Real Production Mistakes
Mistake 1: Sharing a transactional.id across multiple producer instances. When two pods start with transactional.id=payment-processor, Kafka fences the older one. Your second pod's transactions are rejected. Use payment-processor-${pod.ip} or payment-processor-${partition.id}.
Mistake 2: Using EOS for Kafka → Database writes and assuming no duplicates. EOS is Kafka-to-Kafka. The database write is outside the transaction boundary. Always implement idempotency at the database layer regardless of Kafka configuration.

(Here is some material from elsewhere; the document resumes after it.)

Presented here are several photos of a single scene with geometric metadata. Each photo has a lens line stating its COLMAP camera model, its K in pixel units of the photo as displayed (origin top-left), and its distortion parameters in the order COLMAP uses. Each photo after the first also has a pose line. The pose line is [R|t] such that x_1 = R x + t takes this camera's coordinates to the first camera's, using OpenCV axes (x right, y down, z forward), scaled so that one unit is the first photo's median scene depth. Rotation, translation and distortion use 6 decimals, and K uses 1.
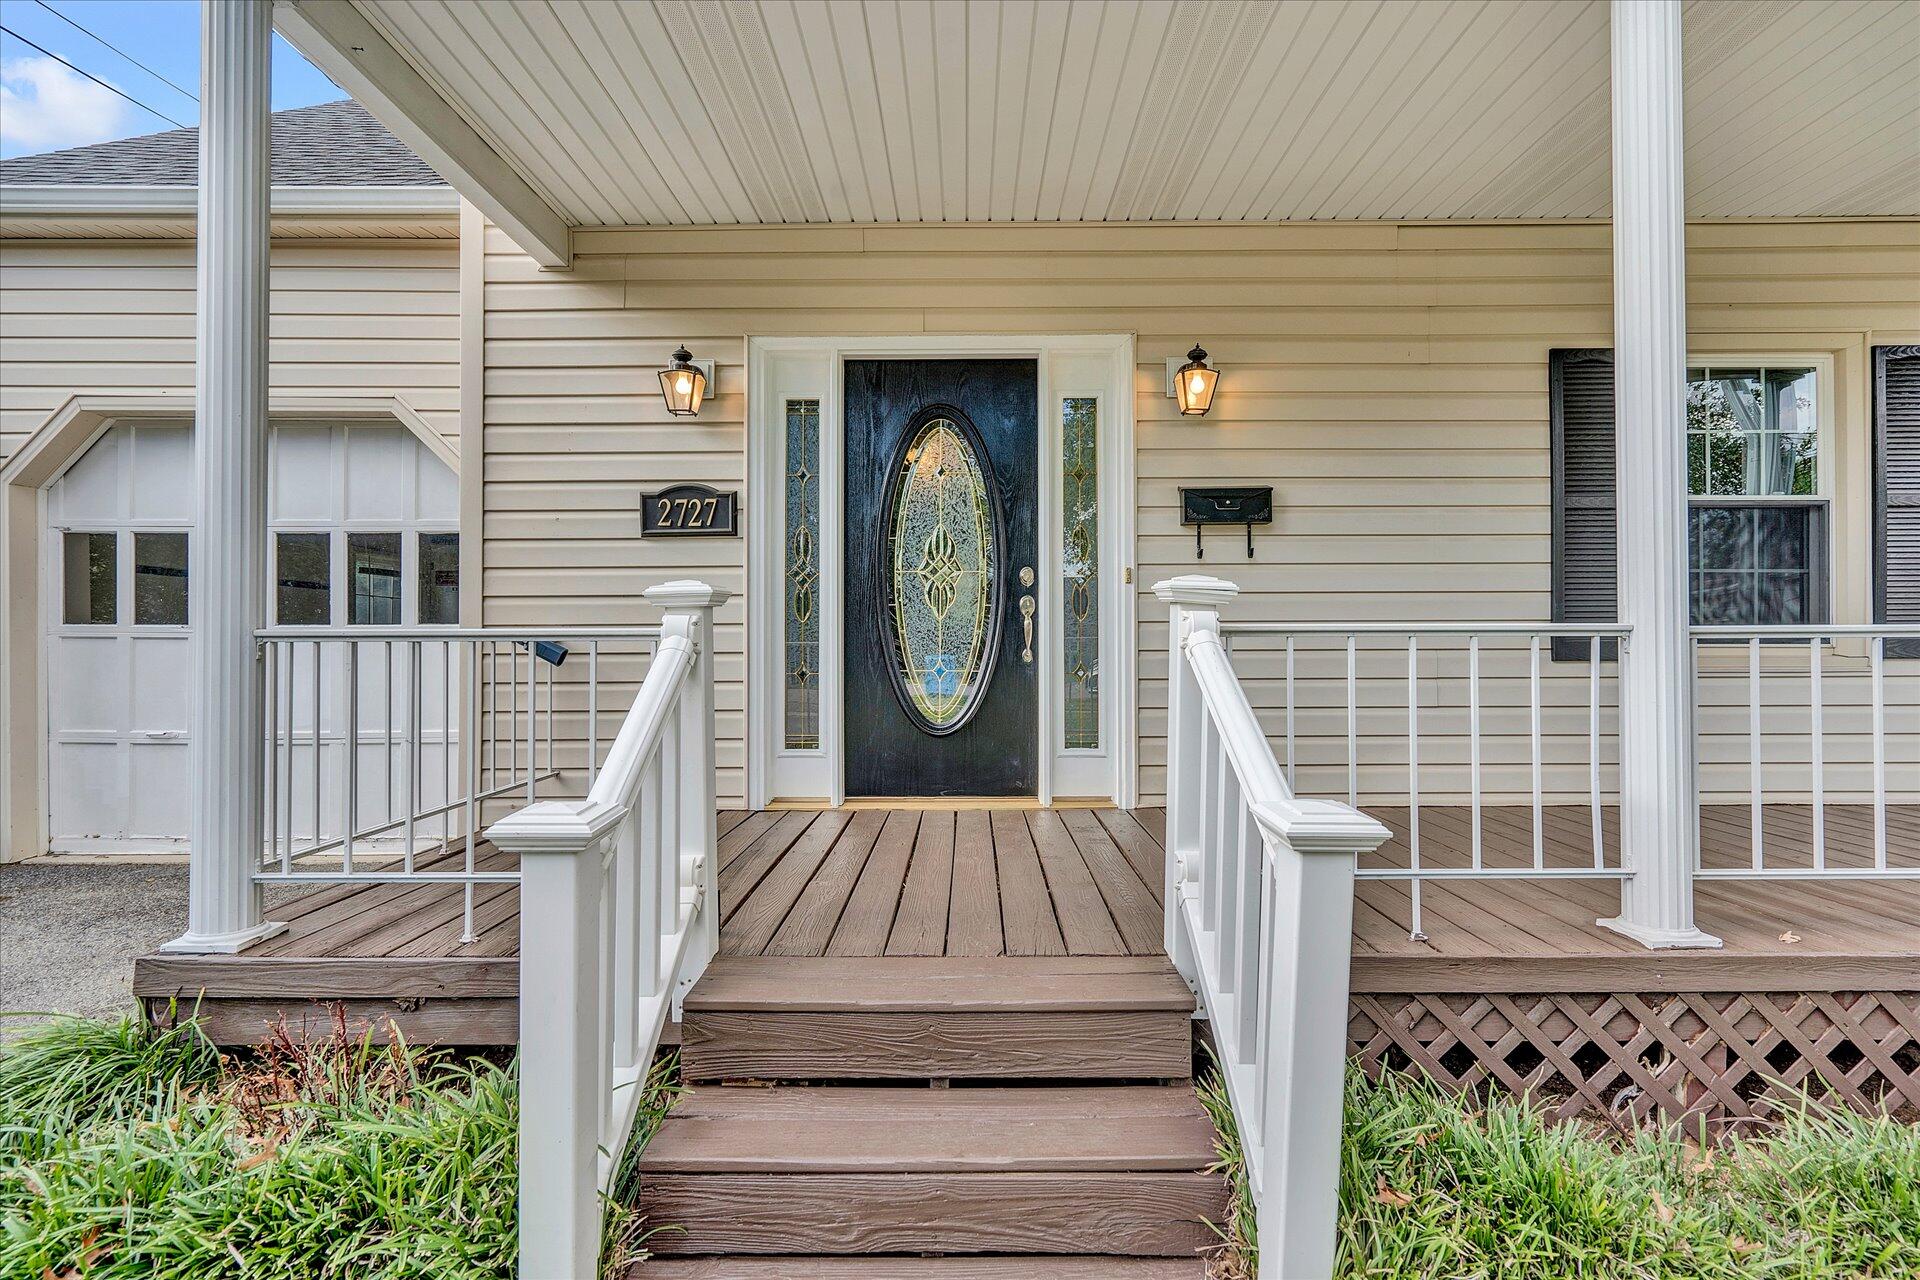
lens RADIAL K [[877.3, 0, 961.4], [0, 877.3, 635.7], [0, 0, 1]] dist [0.002809, 0.000278]
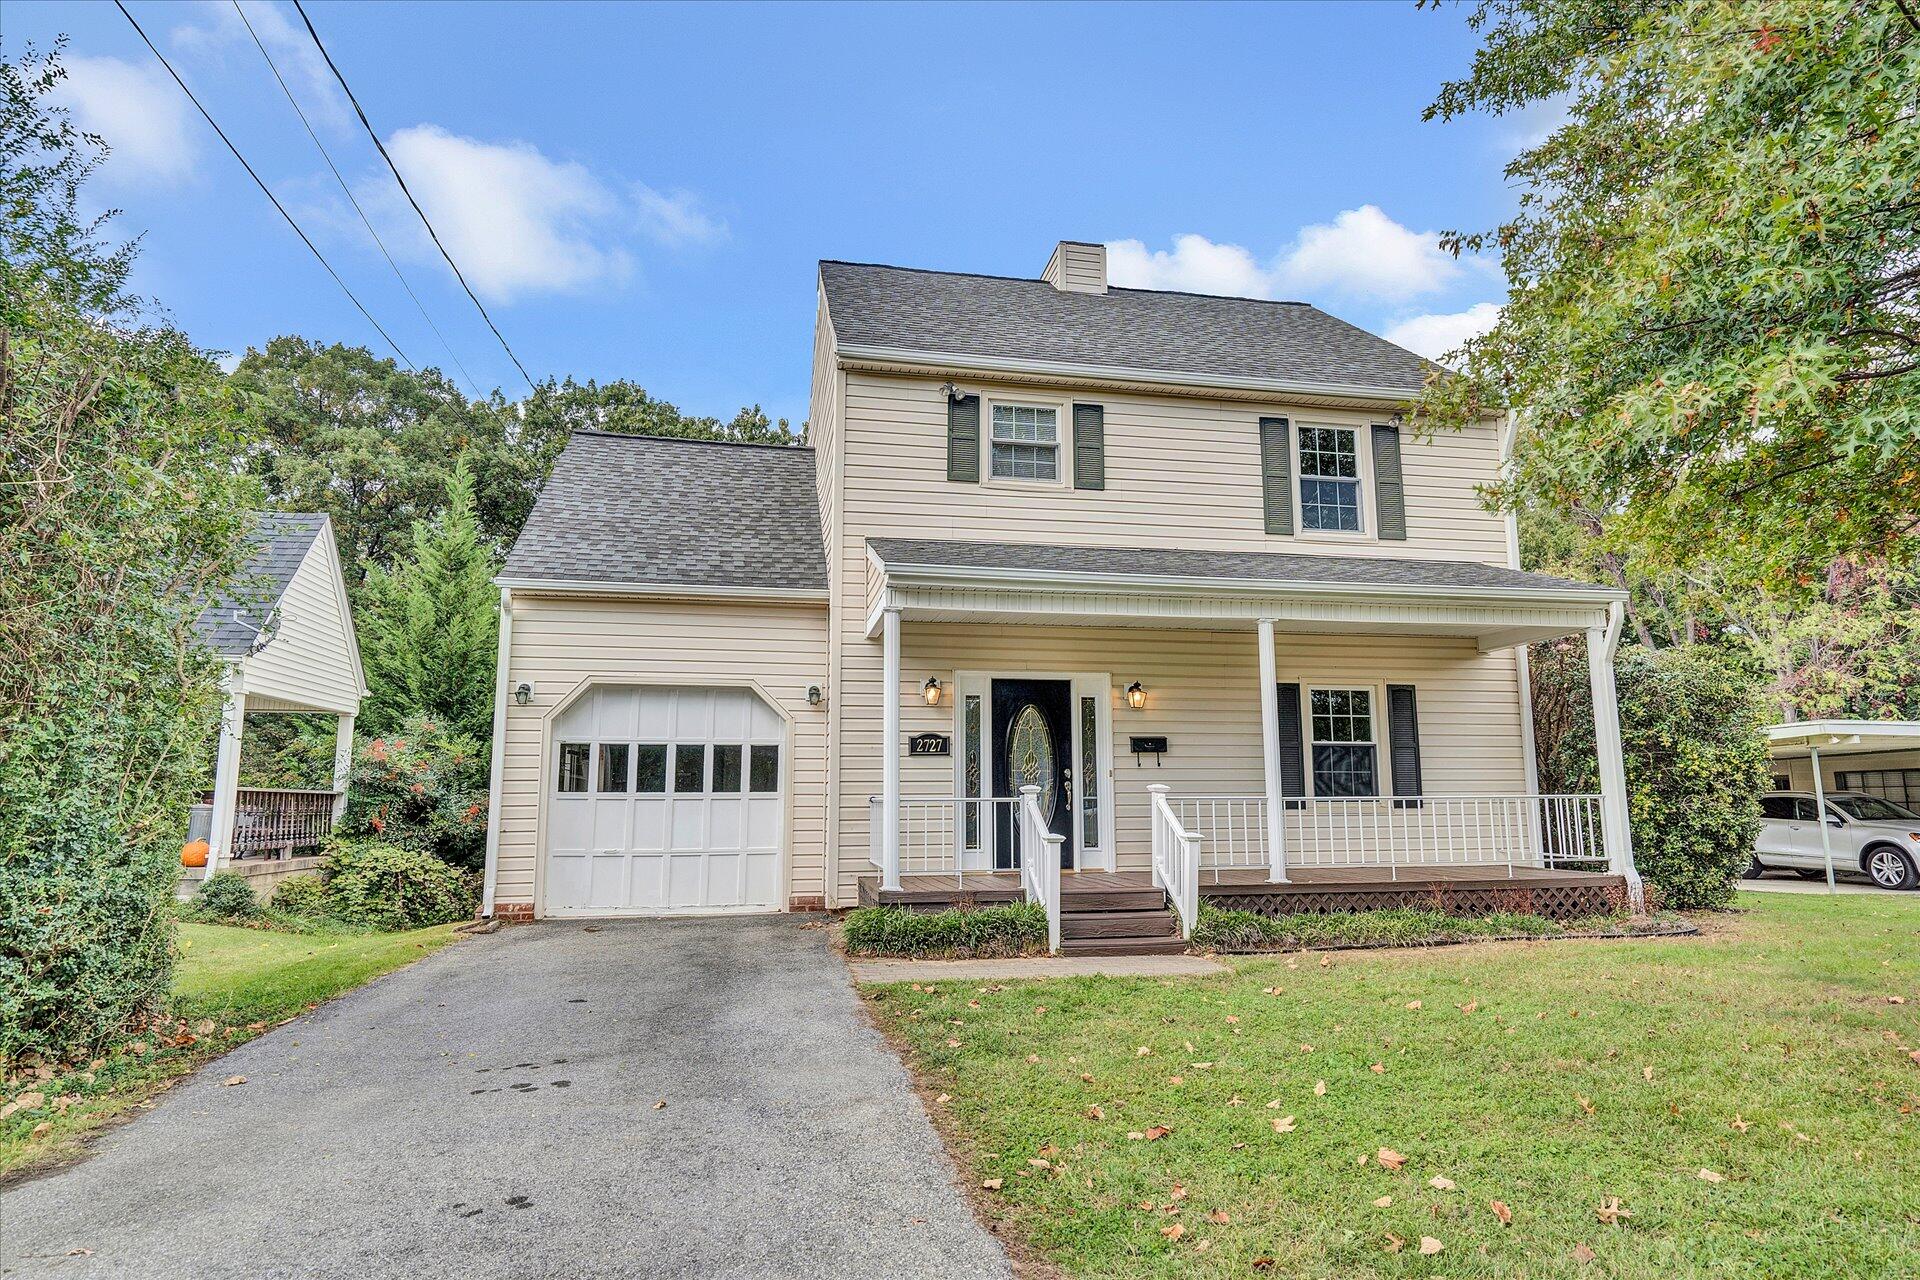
lens RADIAL K [[991.5, 0, 962.0], [0, 991.5, 647.2], [0, 0, 1]] dist [-0.000574, 0.000025]
pose [[0.984086, 0.026994, 0.175631, -0.685421], [-0.001199, 0.989380, -0.145347, -0.015469], [-0.177690, 0.142824, 0.973667, -1.594037]]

Mistake 3: Not handling ProducerFencedException. When a producer is fenced by a newer instance with the same transactional.id, it throws ProducerFencedException. This is not retryable — the producer must be shut down and restarted. Handling this as a generic exception causes infinite retry loops.
try {
kafkaTemplate.executeInTransaction(ops -> {
ops.send("topic", record);
return true;
});
} catch (ProducerFencedException e) {
// DO NOT retry — shut down and restart the producer
log.error("Producer fenced, restarting: {}", e.getMessage());
producerFactory.reset();
}
Mistake 4: Ignoring rebalance-induced duplicates under load. Teams test EOS with low throughput where rebalances are rare. Under production load with frequent membership changes (rolling deploys, autoscaling), rebalances happen constantly. Load test with rolling restarts to expose rebalance-induced duplicates.
Architecture Diagram
Payments EOS Pipeline:
┌──────────────┐ ┌──────────────────┐ ┌──────────────────┐
│ Payment API │────►│ payments topic │────►│ EOS Consumer │
│ (Producer) │ │ 64 partitions │ │ Group │
│ idempotent │ │ RF=3, ISR=2 │ │ Transactional │
│ acks=all │ └──────────────────┘ │ writes │
└──────────────┘ └──────┬───────────┘
│
┌────────────────────────────────┼─────────────┐
│ │ │
▼ ▼ ▼
┌──────────────────┐ ┌──────────────┐ ┌──────────────┐
│ payments-processed│ │ PostgreSQL │ │ payments-dlq │
│ topic │ │ (idempotent │ │ (DLQ topic) │
│ (Kafka-to-Kafka │ │ insert) │ │ │
│ EOS covered) │ └──────────────┘ └──────────────┘
└──────────────────┘ (NOT EOS covered — must be idempotent)
Kafka's exactly-once guarantee is genuine and valuable — for Kafka-to-Kafka pipelines. For everything beyond that, the responsibility shifts to you. The engineers who understand this distinction build reliable systems; the ones who don't spend weekends investigating duplicate payments.